Tasks to carry out:
• A. List every phrase in the Psalm 19 transcript that names something "of the Lord," such as "the law of the Lord."
• B. In the Psalm 19 transcript, what does the sun come out like?
• C. Reproduce the Psalm 19 transcript word for word between "[0:31] Their voice" and "and righteous altogether.", inclusive.

Text block:
* * *
Savor the sweetness of your Savior.
[0:00] Psalm number 19. To the choir master, a psalm of David. The heavens declare the glory of God, and the sky above proclaims his handiwork.
[0:19] ! Day to day pours out speech, and night to night reveals knowledge. There is no speech, nor are there words, whose voice is not heard.
[0:31] Their voice goes out throughout all the earth, and their words to the end of the world. In them he has set a tent for the sun, which comes out like a bridegroom leaving his chamber, and like a strong man runs its course with joy.
[0:50] Its rising is from the end of the heavens, and its circuit to the end of them, and there is nothing hidden from its heat. The law of the Lord is perfect, reviving the soul.
[1:08] The testimony of the Lord is sure, making wise the simple. The precepts of the Lord are right, rejoicing the heart.
[1:21] The commandment of the Lord is pure, enlightening the eyes. The fear of the Lord is clean, enduring forever. The rules of the Lord are true and righteous altogether.
[1:35] More to be desired are they than gold, even much fine gold, sweeter also than honey, and drippings of the honeycomb.
[1:48] Moreover, by them is your servant warned. In keeping them, there is great reward. Who can discern his errors?
* * *
Dataset excerpts:
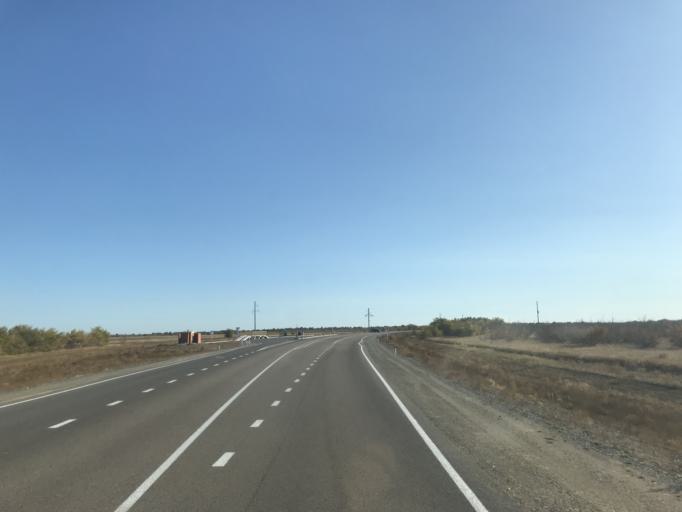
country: KZ
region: Pavlodar
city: Koktobe
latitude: 51.7295
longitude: 77.5583
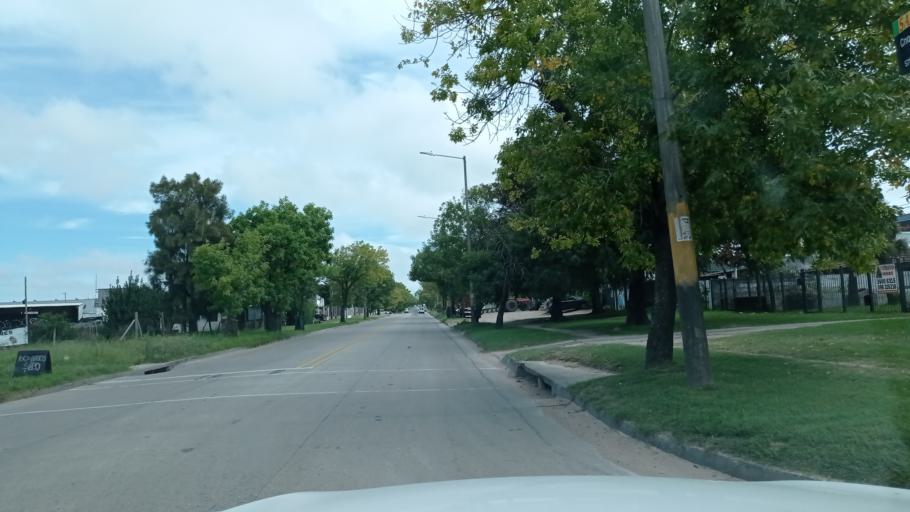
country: UY
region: Canelones
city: Paso de Carrasco
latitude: -34.8712
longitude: -56.0878
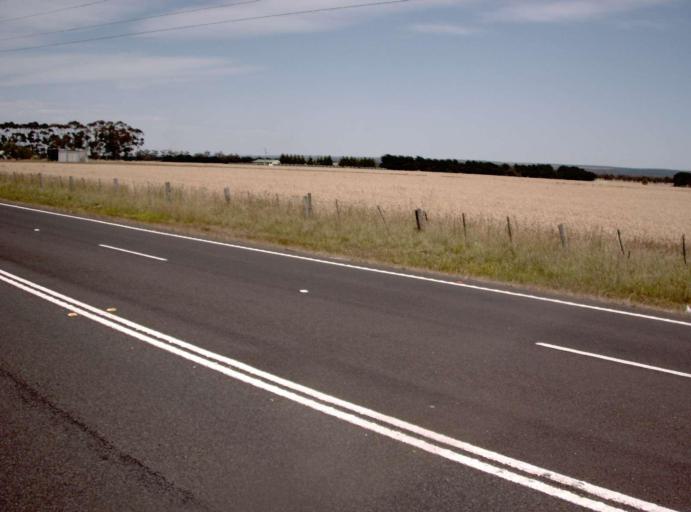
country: AU
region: Victoria
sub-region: Wellington
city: Sale
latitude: -38.1031
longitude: 146.9334
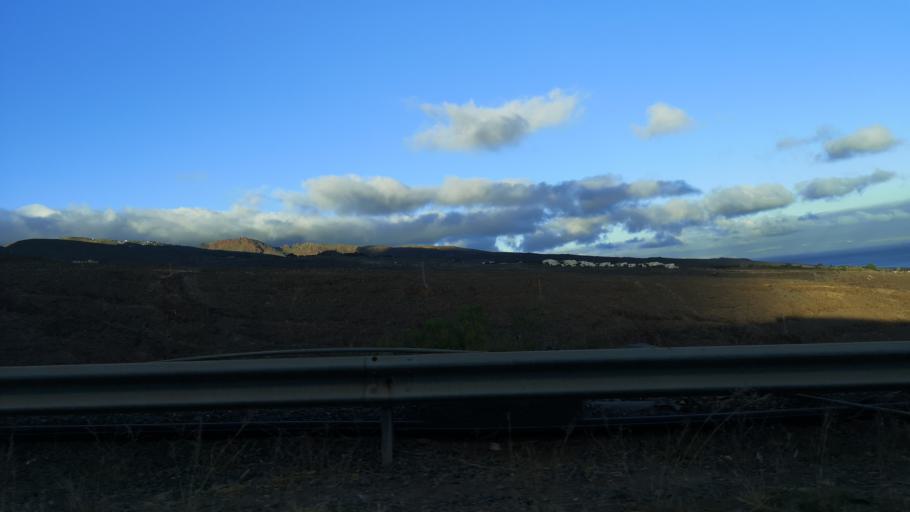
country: ES
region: Canary Islands
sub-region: Provincia de Santa Cruz de Tenerife
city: Alajero
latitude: 28.0335
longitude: -17.2111
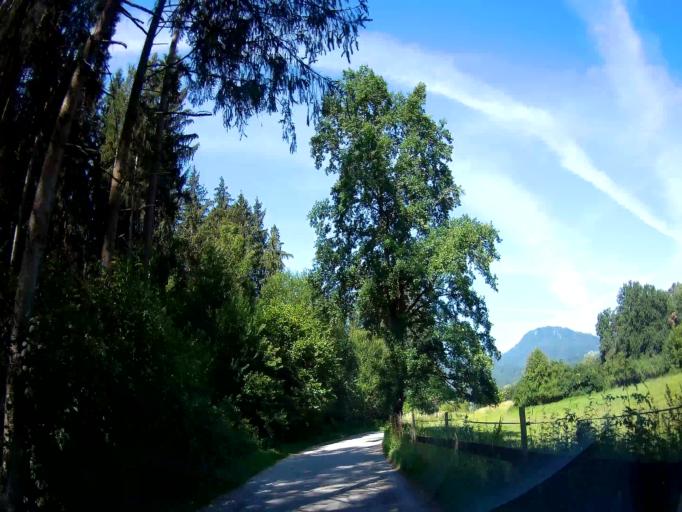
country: AT
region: Carinthia
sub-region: Politischer Bezirk Klagenfurt Land
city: Maria Saal
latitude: 46.6893
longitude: 14.3540
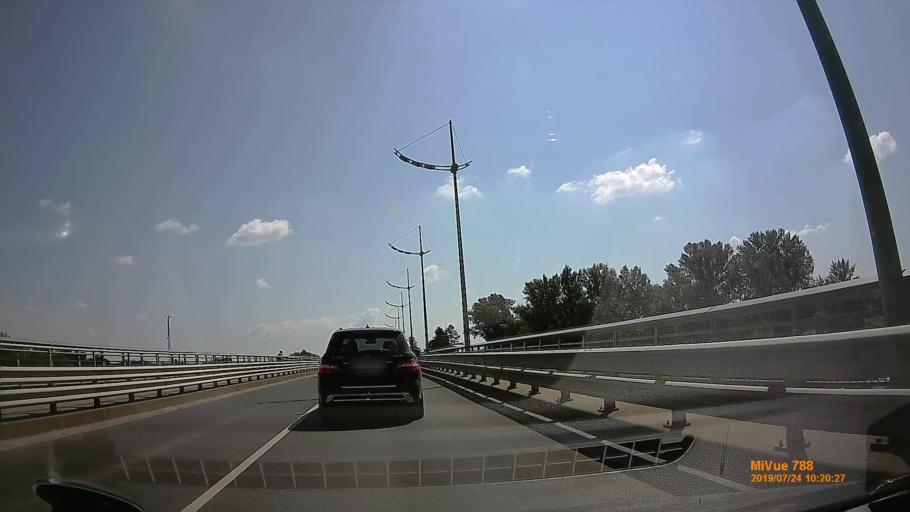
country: HU
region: Szabolcs-Szatmar-Bereg
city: Vasarosnameny
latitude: 48.1262
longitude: 22.3390
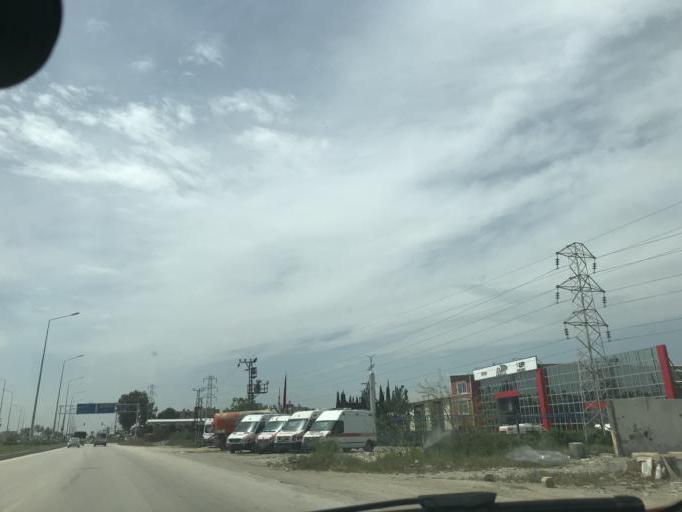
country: TR
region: Adana
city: Yuregir
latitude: 36.9821
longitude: 35.4338
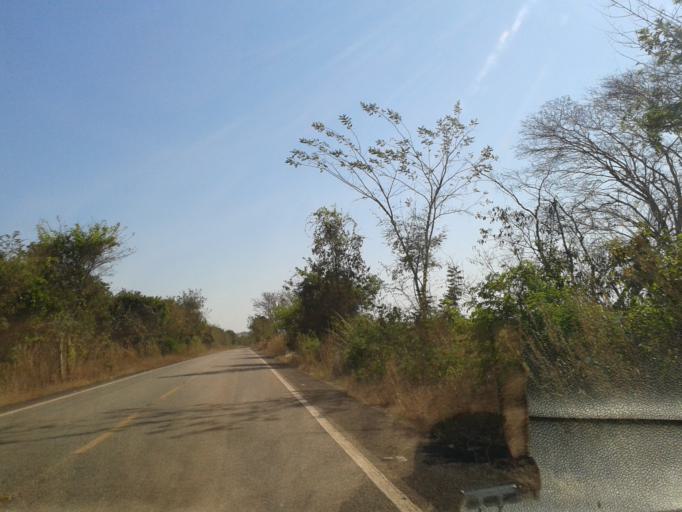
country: BR
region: Goias
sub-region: Mozarlandia
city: Mozarlandia
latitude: -14.6247
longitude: -50.5186
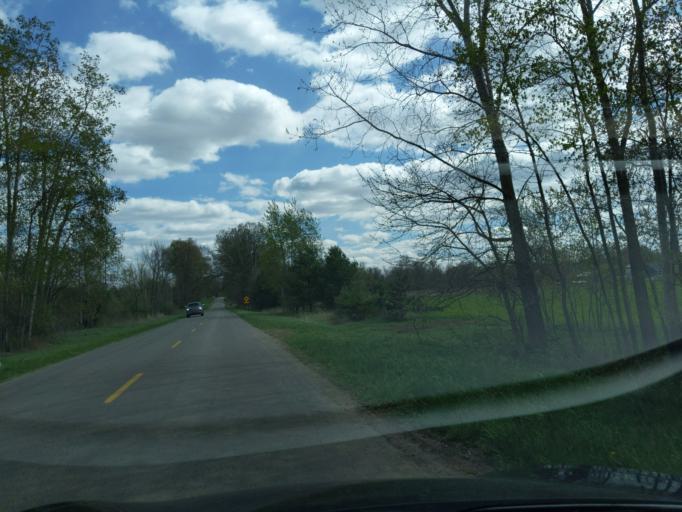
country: US
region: Michigan
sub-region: Eaton County
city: Eaton Rapids
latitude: 42.4968
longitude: -84.5463
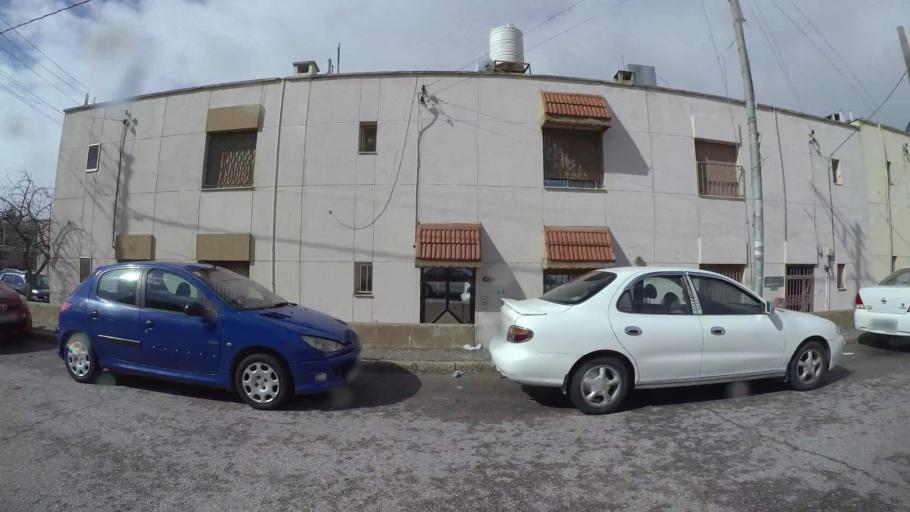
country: JO
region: Amman
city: Al Jubayhah
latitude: 32.0534
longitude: 35.8779
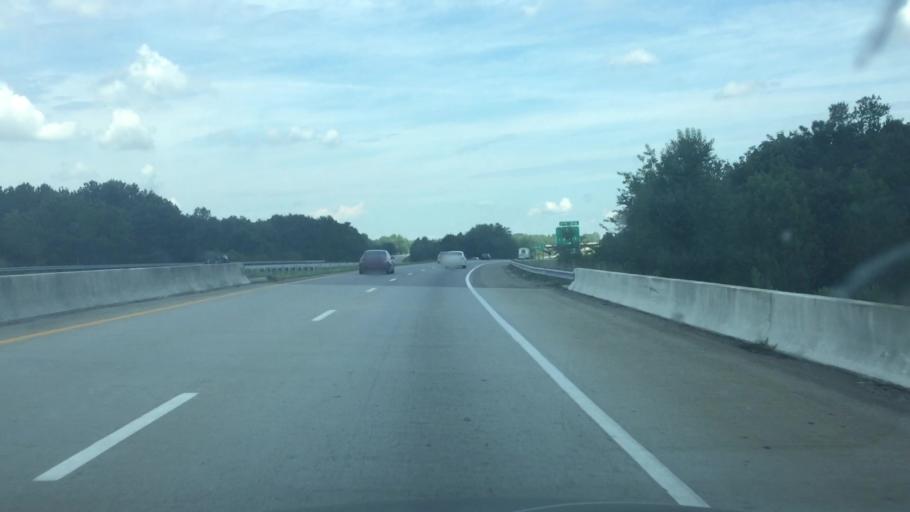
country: US
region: North Carolina
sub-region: Richmond County
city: Hamlet
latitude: 34.8542
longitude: -79.7374
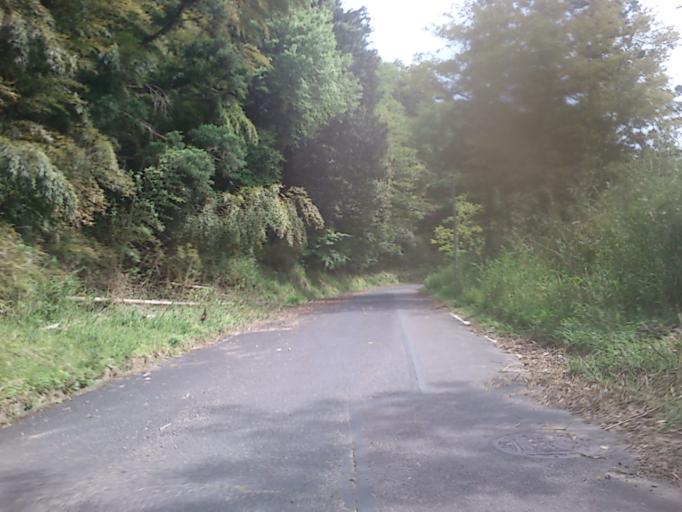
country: JP
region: Hyogo
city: Toyooka
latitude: 35.6707
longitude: 134.9714
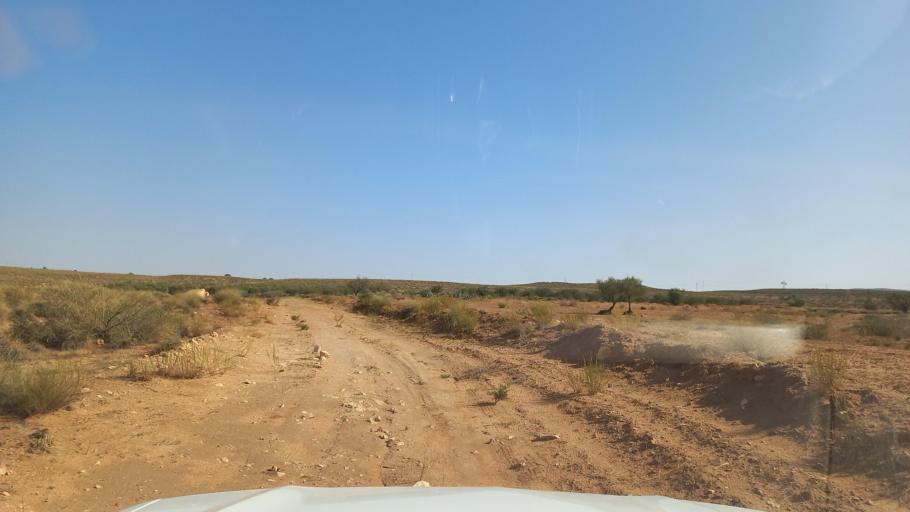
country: TN
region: Al Qasrayn
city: Kasserine
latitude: 35.2040
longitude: 8.9728
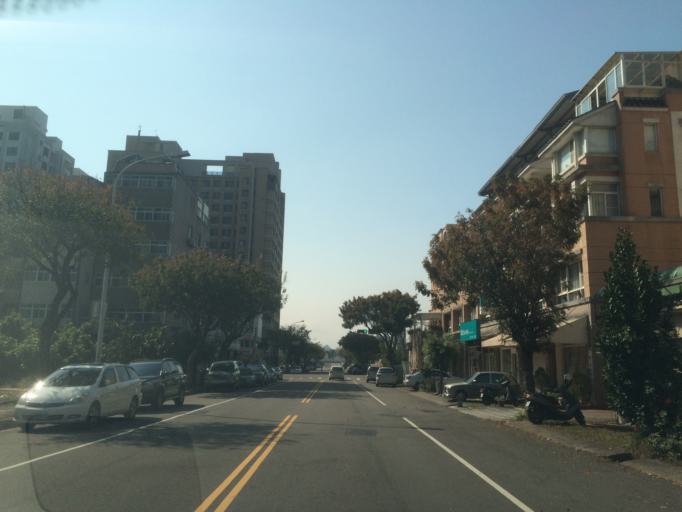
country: TW
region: Taiwan
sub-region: Taichung City
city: Taichung
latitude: 24.1782
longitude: 120.7143
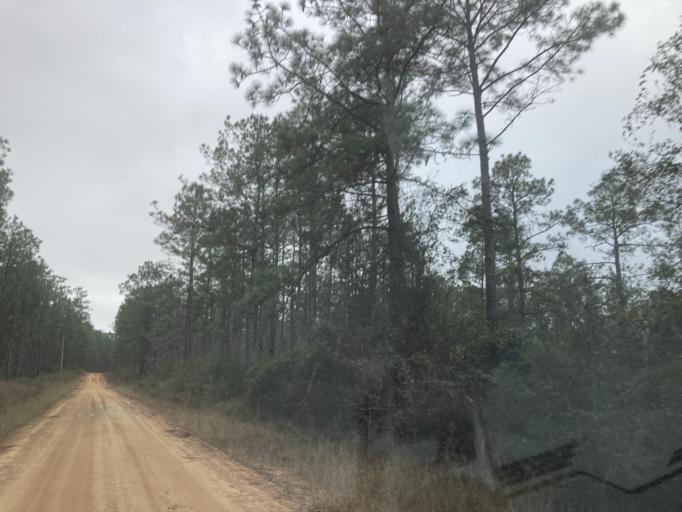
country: US
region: Mississippi
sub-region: Jackson County
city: Latimer
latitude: 30.6872
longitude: -88.9078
* * *
The results:
• A.
- the law of the Lord
- the testimony of the Lord
- the precepts of the Lord
- the commandment of the Lord
- the fear of the Lord
- the rules of the Lord

• B. Like a bridegroom leaving his chamber.

• C.
[0:31] Their voice goes out throughout all the earth, and their words to the end of the world. In them he has set a tent for the sun, which comes out like a bridegroom leaving his chamber, and like a strong man runs its course with joy.
[0:50] Its rising is from the end of the heavens, and its circuit to the end of them, and there is nothing hidden from its heat. The law of the Lord is perfect, reviving the soul.
[1:08] The testimony of the Lord is sure, making wise the simple. The precepts of the Lord are right, rejoicing the heart.
[1:21] The commandment of the Lord is pure, enlightening the eyes. The fear of the Lord is clean, enduring forever. The rules of the Lord are true and righteous altogether.